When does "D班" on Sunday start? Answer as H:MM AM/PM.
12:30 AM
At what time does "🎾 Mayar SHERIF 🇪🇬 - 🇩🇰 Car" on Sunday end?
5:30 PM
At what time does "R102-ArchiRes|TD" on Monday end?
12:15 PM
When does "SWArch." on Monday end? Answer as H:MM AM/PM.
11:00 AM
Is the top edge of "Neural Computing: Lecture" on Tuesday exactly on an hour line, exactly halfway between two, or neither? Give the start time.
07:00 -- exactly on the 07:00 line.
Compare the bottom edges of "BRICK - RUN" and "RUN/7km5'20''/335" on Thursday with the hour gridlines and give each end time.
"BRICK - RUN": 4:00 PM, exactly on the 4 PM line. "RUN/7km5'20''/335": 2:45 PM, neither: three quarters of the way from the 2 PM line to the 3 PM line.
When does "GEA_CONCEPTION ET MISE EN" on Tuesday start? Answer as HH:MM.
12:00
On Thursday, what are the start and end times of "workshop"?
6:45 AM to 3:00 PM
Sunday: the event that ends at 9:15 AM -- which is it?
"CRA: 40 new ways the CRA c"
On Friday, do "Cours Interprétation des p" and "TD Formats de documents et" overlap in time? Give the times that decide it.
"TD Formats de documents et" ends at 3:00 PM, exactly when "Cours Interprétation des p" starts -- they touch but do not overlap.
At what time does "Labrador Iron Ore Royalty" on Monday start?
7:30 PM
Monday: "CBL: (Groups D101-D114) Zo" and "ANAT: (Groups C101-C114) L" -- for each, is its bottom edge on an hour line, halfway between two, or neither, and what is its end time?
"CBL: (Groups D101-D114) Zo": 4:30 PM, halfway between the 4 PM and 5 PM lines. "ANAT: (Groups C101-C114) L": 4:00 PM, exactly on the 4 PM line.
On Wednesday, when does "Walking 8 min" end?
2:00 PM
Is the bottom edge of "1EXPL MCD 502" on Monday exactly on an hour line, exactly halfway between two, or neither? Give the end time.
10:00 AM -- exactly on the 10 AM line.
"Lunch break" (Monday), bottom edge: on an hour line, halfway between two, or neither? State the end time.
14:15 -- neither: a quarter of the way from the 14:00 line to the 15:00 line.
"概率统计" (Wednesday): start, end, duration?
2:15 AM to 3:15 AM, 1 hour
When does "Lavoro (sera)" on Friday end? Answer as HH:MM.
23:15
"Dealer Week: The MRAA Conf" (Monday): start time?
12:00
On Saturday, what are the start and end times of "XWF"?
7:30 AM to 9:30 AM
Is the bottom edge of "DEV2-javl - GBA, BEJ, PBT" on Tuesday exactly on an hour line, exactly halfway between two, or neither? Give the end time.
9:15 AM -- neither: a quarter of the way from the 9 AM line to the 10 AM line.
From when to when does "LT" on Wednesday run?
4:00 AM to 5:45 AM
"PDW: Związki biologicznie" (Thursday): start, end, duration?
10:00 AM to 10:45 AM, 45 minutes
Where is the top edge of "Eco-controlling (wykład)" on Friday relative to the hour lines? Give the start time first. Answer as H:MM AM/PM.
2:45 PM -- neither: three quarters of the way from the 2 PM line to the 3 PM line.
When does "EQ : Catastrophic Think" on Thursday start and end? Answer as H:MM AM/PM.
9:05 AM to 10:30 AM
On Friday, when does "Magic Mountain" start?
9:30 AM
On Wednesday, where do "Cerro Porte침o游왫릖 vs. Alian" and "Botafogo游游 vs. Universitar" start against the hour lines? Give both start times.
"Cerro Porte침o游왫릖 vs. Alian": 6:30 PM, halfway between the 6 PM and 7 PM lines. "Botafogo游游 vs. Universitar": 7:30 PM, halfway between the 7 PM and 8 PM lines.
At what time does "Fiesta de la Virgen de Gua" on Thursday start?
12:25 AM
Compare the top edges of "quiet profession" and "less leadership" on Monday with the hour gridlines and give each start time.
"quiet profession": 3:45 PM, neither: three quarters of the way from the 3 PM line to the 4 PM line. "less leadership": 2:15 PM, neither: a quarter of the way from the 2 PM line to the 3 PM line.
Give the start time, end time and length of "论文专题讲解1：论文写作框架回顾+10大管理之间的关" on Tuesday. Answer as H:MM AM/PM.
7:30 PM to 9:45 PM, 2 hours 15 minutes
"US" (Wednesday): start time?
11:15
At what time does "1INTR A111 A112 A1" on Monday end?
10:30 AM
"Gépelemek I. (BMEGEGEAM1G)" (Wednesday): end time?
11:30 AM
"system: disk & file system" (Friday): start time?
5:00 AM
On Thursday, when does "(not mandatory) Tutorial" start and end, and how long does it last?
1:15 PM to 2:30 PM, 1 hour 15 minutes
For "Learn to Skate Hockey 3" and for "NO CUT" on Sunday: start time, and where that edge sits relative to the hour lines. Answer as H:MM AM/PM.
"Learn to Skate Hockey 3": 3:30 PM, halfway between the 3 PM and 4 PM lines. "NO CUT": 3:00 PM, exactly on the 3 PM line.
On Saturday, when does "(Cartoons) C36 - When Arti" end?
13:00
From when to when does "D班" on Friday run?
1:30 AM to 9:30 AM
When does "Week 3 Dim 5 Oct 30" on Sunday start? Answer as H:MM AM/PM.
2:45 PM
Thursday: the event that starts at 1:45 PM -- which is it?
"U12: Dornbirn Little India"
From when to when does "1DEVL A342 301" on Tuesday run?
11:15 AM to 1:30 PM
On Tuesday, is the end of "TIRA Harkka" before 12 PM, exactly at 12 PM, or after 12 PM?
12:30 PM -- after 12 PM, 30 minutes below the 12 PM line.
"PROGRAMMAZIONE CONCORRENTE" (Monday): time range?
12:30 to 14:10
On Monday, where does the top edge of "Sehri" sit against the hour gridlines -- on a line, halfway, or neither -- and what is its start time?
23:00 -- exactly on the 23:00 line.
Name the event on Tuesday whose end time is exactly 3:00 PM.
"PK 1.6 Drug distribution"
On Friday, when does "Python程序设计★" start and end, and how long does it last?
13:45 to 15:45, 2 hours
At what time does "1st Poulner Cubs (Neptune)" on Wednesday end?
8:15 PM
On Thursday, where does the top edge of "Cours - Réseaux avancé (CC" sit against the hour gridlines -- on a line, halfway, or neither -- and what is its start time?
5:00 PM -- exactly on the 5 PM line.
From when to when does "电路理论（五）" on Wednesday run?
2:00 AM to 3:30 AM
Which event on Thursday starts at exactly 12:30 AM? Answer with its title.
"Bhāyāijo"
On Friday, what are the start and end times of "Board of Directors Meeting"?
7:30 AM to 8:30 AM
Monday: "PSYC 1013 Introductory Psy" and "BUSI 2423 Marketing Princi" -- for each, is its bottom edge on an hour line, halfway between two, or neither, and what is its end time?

Exercise: Reproduce all of the items above, replacing "gridlines" with "grid lines" wherever it appears and leaving everything else unchanged.

Task output:
When does "D班" on Sunday start? Answer as H:MM AM/PM.
12:30 AM
At what time does "🎾 Mayar SHERIF 🇪🇬 - 🇩🇰 Car" on Sunday end?
5:30 PM
At what time does "R102-ArchiRes|TD" on Monday end?
12:15 PM
When does "SWArch." on Monday end? Answer as H:MM AM/PM.
11:00 AM
Is the top edge of "Neural Computing: Lecture" on Tuesday exactly on an hour line, exactly halfway between two, or neither? Give the start time.
07:00 -- exactly on the 07:00 line.
Compare the bottom edges of "BRICK - RUN" and "RUN/7km5'20''/335" on Thursday with the hour grid lines and give each end time.
"BRICK - RUN": 4:00 PM, exactly on the 4 PM line. "RUN/7km5'20''/335": 2:45 PM, neither: three quarters of the way from the 2 PM line to the 3 PM line.
When does "GEA_CONCEPTION ET MISE EN" on Tuesday start? Answer as HH:MM.
12:00
On Thursday, what are the start and end times of "workshop"?
6:45 AM to 3:00 PM
Sunday: the event that ends at 9:15 AM -- which is it?
"CRA: 40 new ways the CRA c"
On Friday, do "Cours Interprétation des p" and "TD Formats de documents et" overlap in time? Give the times that decide it.
"TD Formats de documents et" ends at 3:00 PM, exactly when "Cours Interprétation des p" starts -- they touch but do not overlap.
At what time does "Labrador Iron Ore Royalty" on Monday start?
7:30 PM
Monday: "CBL: (Groups D101-D114) Zo" and "ANAT: (Groups C101-C114) L" -- for each, is its bottom edge on an hour line, halfway between two, or neither, and what is its end time?
"CBL: (Groups D101-D114) Zo": 4:30 PM, halfway between the 4 PM and 5 PM lines. "ANAT: (Groups C101-C114) L": 4:00 PM, exactly on the 4 PM line.
On Wednesday, when does "Walking 8 min" end?
2:00 PM
Is the bottom edge of "1EXPL MCD 502" on Monday exactly on an hour line, exactly halfway between two, or neither? Give the end time.
10:00 AM -- exactly on the 10 AM line.
"Lunch break" (Monday), bottom edge: on an hour line, halfway between two, or neither? State the end time.
14:15 -- neither: a quarter of the way from the 14:00 line to the 15:00 line.
"概率统计" (Wednesday): start, end, duration?
2:15 AM to 3:15 AM, 1 hour
When does "Lavoro (sera)" on Friday end? Answer as HH:MM.
23:15
"Dealer Week: The MRAA Conf" (Monday): start time?
12:00
On Saturday, what are the start and end times of "XWF"?
7:30 AM to 9:30 AM
Is the bottom edge of "DEV2-javl - GBA, BEJ, PBT" on Tuesday exactly on an hour line, exactly halfway between two, or neither? Give the end time.
9:15 AM -- neither: a quarter of the way from the 9 AM line to the 10 AM line.
From when to when does "LT" on Wednesday run?
4:00 AM to 5:45 AM
"PDW: Związki biologicznie" (Thursday): start, end, duration?
10:00 AM to 10:45 AM, 45 minutes
Where is the top edge of "Eco-controlling (wykład)" on Friday relative to the hour lines? Give the start time first. Answer as H:MM AM/PM.
2:45 PM -- neither: three quarters of the way from the 2 PM line to the 3 PM line.
When does "EQ : Catastrophic Think" on Thursday start and end? Answer as H:MM AM/PM.
9:05 AM to 10:30 AM
On Friday, when does "Magic Mountain" start?
9:30 AM
On Wednesday, where do "Cerro Porte침o游왫릖 vs. Alian" and "Botafogo游游 vs. Universitar" start against the hour lines? Give both start times.
"Cerro Porte침o游왫릖 vs. Alian": 6:30 PM, halfway between the 6 PM and 7 PM lines. "Botafogo游游 vs. Universitar": 7:30 PM, halfway between the 7 PM and 8 PM lines.
At what time does "Fiesta de la Virgen de Gua" on Thursday start?
12:25 AM
Compare the top edges of "quiet profession" and "less leadership" on Monday with the hour grid lines and give each start time.
"quiet profession": 3:45 PM, neither: three quarters of the way from the 3 PM line to the 4 PM line. "less leadership": 2:15 PM, neither: a quarter of the way from the 2 PM line to the 3 PM line.
Give the start time, end time and length of "论文专题讲解1：论文写作框架回顾+10大管理之间的关" on Tuesday. Answer as H:MM AM/PM.
7:30 PM to 9:45 PM, 2 hours 15 minutes
"US" (Wednesday): start time?
11:15
At what time does "1INTR A111 A112 A1" on Monday end?
10:30 AM
"Gépelemek I. (BMEGEGEAM1G)" (Wednesday): end time?
11:30 AM
"system: disk & file system" (Friday): start time?
5:00 AM
On Thursday, when does "(not mandatory) Tutorial" start and end, and how long does it last?
1:15 PM to 2:30 PM, 1 hour 15 minutes
For "Learn to Skate Hockey 3" and for "NO CUT" on Sunday: start time, and where that edge sits relative to the hour lines. Answer as H:MM AM/PM.
"Learn to Skate Hockey 3": 3:30 PM, halfway between the 3 PM and 4 PM lines. "NO CUT": 3:00 PM, exactly on the 3 PM line.
On Saturday, when does "(Cartoons) C36 - When Arti" end?
13:00
From when to when does "D班" on Friday run?
1:30 AM to 9:30 AM
When does "Week 3 Dim 5 Oct 30" on Sunday start? Answer as H:MM AM/PM.
2:45 PM
Thursday: the event that starts at 1:45 PM -- which is it?
"U12: Dornbirn Little India"
From when to when does "1DEVL A342 301" on Tuesday run?
11:15 AM to 1:30 PM
On Tuesday, is the end of "TIRA Harkka" before 12 PM, exactly at 12 PM, or after 12 PM?
12:30 PM -- after 12 PM, 30 minutes below the 12 PM line.
"PROGRAMMAZIONE CONCORRENTE" (Monday): time range?
12:30 to 14:10
On Monday, where does the top edge of "Sehri" sit against the hour grid lines -- on a line, halfway, or neither -- and what is its start time?
23:00 -- exactly on the 23:00 line.
Name the event on Tuesday whose end time is exactly 3:00 PM.
"PK 1.6 Drug distribution"
On Friday, when does "Python程序设计★" start and end, and how long does it last?
13:45 to 15:45, 2 hours
At what time does "1st Poulner Cubs (Neptune)" on Wednesday end?
8:15 PM
On Thursday, where does the top edge of "Cours - Réseaux avancé (CC" sit against the hour grid lines -- on a line, halfway, or neither -- and what is its start time?
5:00 PM -- exactly on the 5 PM line.
From when to when does "电路理论（五）" on Wednesday run?
2:00 AM to 3:30 AM
Which event on Thursday starts at exactly 12:30 AM? Answer with its title.
"Bhāyāijo"
On Friday, what are the start and end times of "Board of Directors Meeting"?
7:30 AM to 8:30 AM
Monday: "PSYC 1013 Introductory Psy" and "BUSI 2423 Marketing Princi" -- for each, is its bottom edge on an hour line, halfway between two, or neither, and what is its end time?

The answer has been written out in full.